### Aim
Reproduce every text line of the data below word for word, leaving out the pictures.

━━━━━━━━

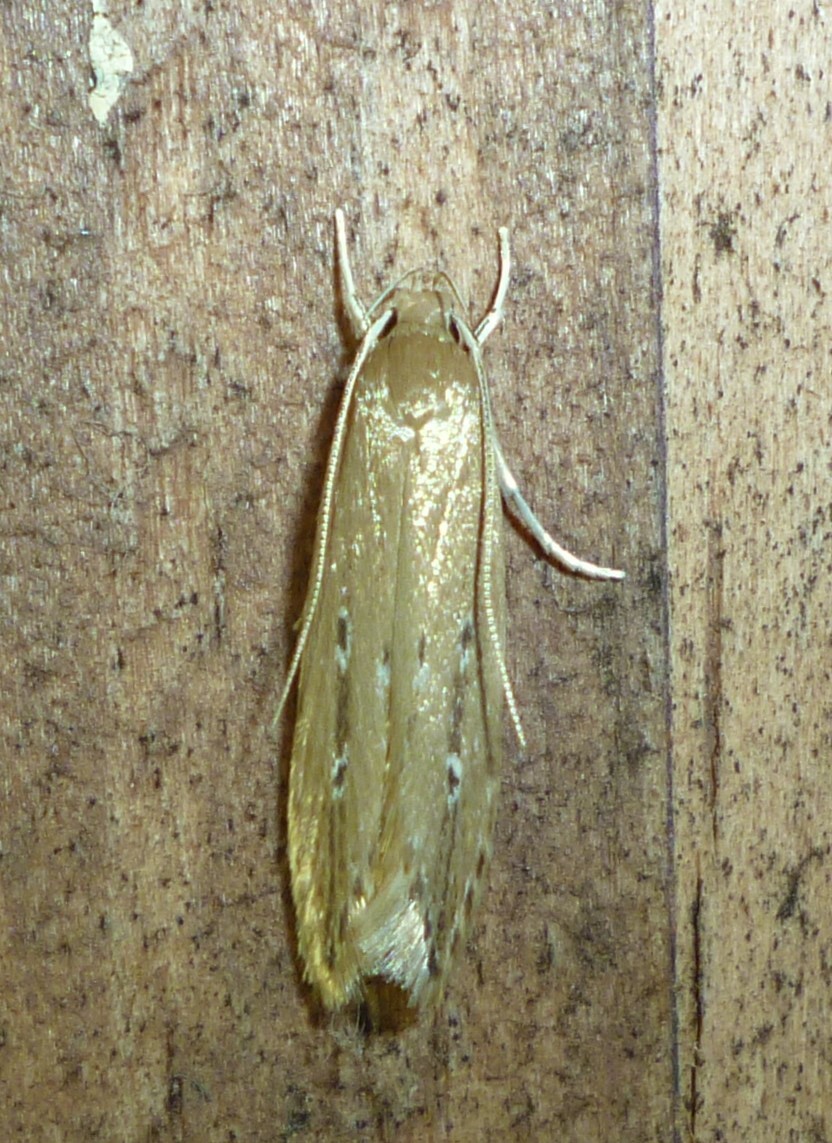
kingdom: Animalia
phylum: Arthropoda
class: Insecta
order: Lepidoptera
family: Cosmopterigidae
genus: Limnaecia
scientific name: Limnaecia phragmitella
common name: Bulrush cosmet
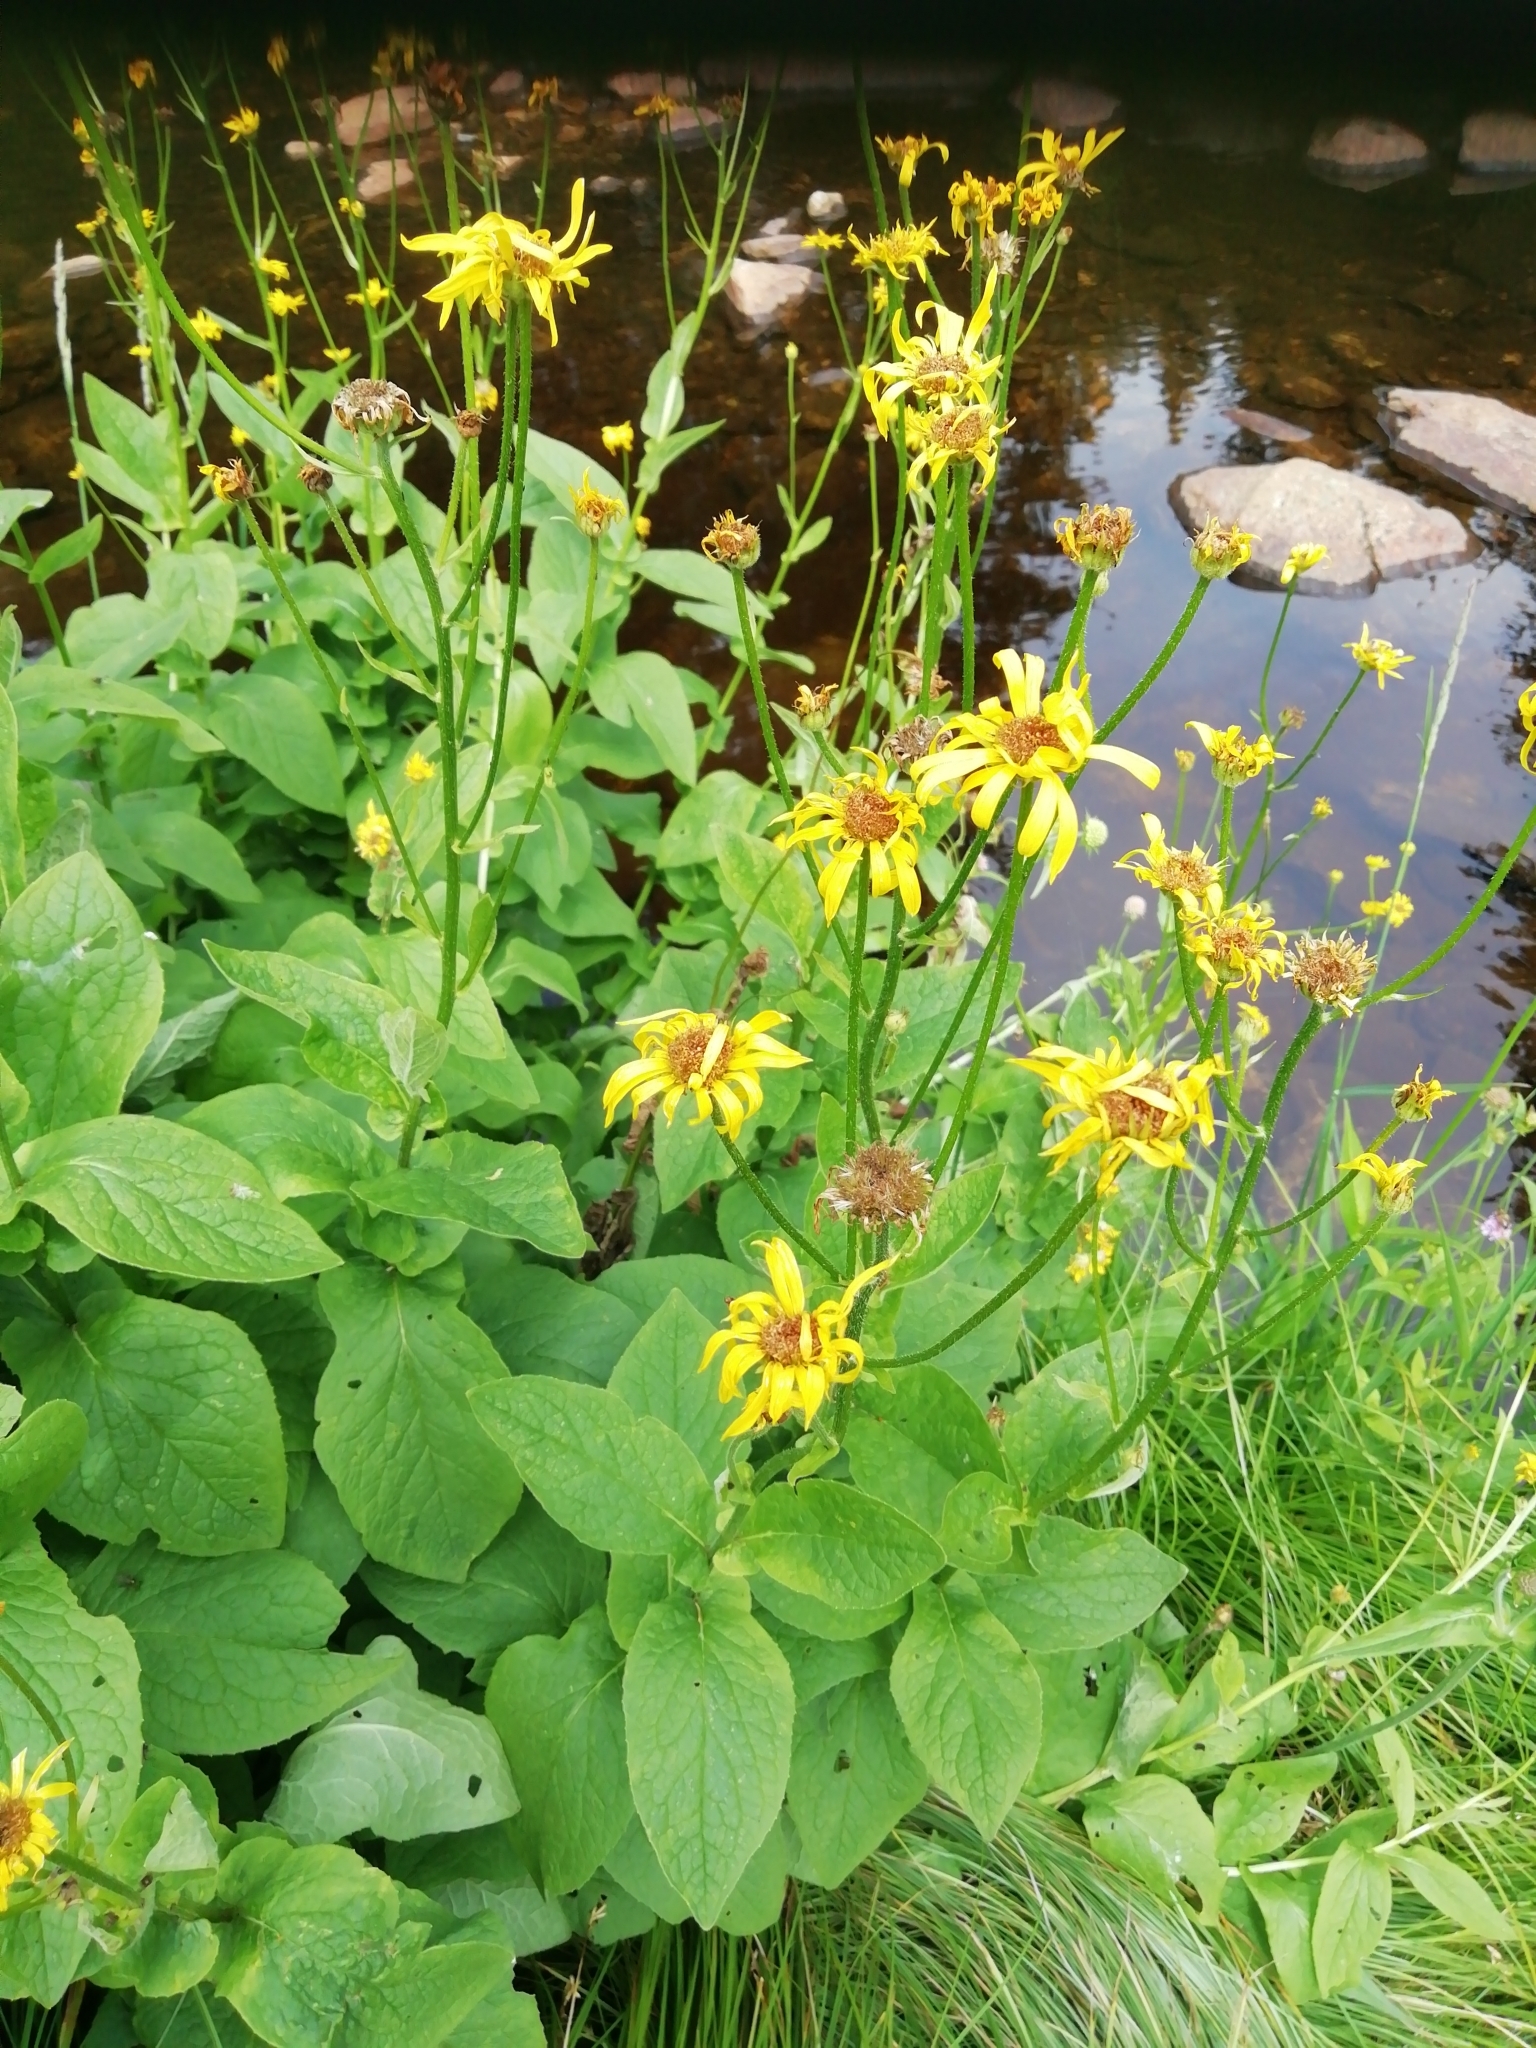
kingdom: Plantae
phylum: Tracheophyta
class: Magnoliopsida
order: Asterales
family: Asteraceae
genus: Doronicum
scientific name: Doronicum austriacum
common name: Austrian leopard's-bane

━━━━━━━━

### Expected output
kingdom: Animalia
phylum: Arthropoda
class: Insecta
order: Lepidoptera
family: Cosmopterigidae
genus: Limnaecia
scientific name: Limnaecia phragmitella
common name: Bulrush cosmet
kingdom: Plantae
phylum: Tracheophyta
class: Magnoliopsida
order: Asterales
family: Asteraceae
genus: Doronicum
scientific name: Doronicum austriacum
common name: Austrian leopard's-bane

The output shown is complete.